You may have increased sexual urges, unusual urges to gamble, or other intense urges while taking ropinirole. Talk with your doctor if this occurs.

BBC also published a story (March 12) about Phil Stevens, a 66-year-old man from Hampshire, who developed a gambling addiction after he was prescribed Ropinirole in 2018 and he took the drug for four years. When he learnt of the drug’s gambling effect, he sued his doctor for not warning him about it:

He claimed his GP did not warn him about the side effects of the drug and after taking legal action against his doctor he received a £70,000 settlement – but they did not admit liability.

The mainstream media, with the exception of BBC, seem to have entirely ignored the story of the damaging sexual effects of dopamine agonist drugs. The New York Post and The Western Journal are two of the few conservative news sources that have reported the story.

After the handful of media stories about this effect showing at dangerous levels in many patients, the question arises of the patient’s right to be told ahead of the drug’s use by the doctors. It is also a call for the health authorities to investigate the reported suppression of information by doctors and/or the drug manufacturer. Thus far, there is no official response to these stories by any of the health agencies in the U.S.

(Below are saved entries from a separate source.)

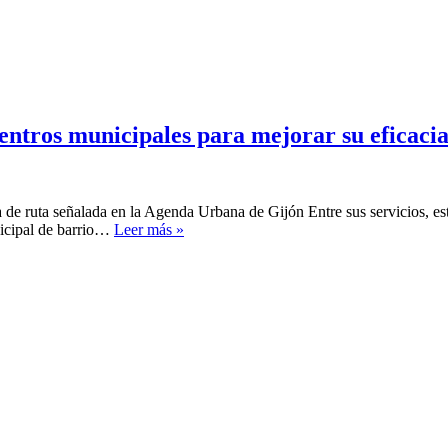
entros municipales para mejorar su eficac
ja de ruta señalada en la Agenda Urbana de Gijón Entre sus servicios, es
Floro
nicipal de barrio…
Leer más »
propone
una
transformación
de
los
centros
municipales
para
mejorar
su
eficacia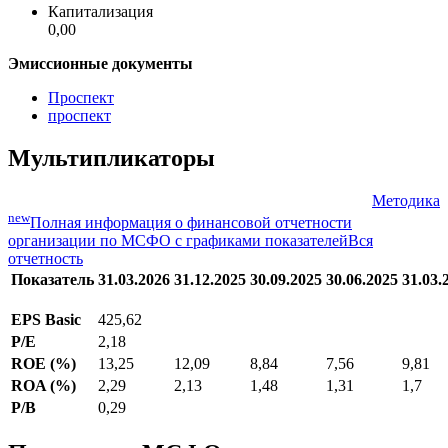
Капитализация
0,00
Эмиссионные документы
Проспект
проспект
Мультипликаторы
Методика
new
Полная информация о финансовой отчетности
организации по МСФО с графиками показателей
Вся
отчетность
Показатель
31.03.2026
31.12.2025
30.09.2025
30.06.2025
31.03.
EPS Basic
425,62
P/E
2,18
ROE (%)
13,25
12,09
8,84
7,56
9,81
ROA (%)
2,29
2,13
1,48
1,31
1,7
P/B
0,29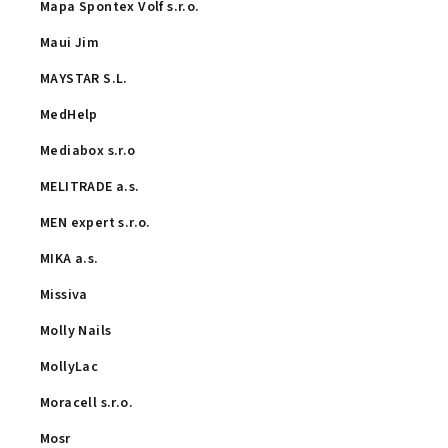
Mapa Spontex Volf s.r.o.
Maui Jim
MAYSTAR S.L.
MedHelp
Mediabox s.r.o
MELITRADE a.s.
MEN expert s.r.o.
MIKA a.s.
Missiva
Molly Nails
MollyLac
Moracell s.r.o.
Mosr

Health-conscious people have every reason to be worried now about their loved ones or acquaintances who have been prescribed these drugs but were kept in the dark about its sexual or gambling addition effects. And if they have hidden these effects from the public, one can only imagine what else and how much of the risks associated with prescription drugs are still kept secret by the pharmaceuticals and their allies in the medical practice.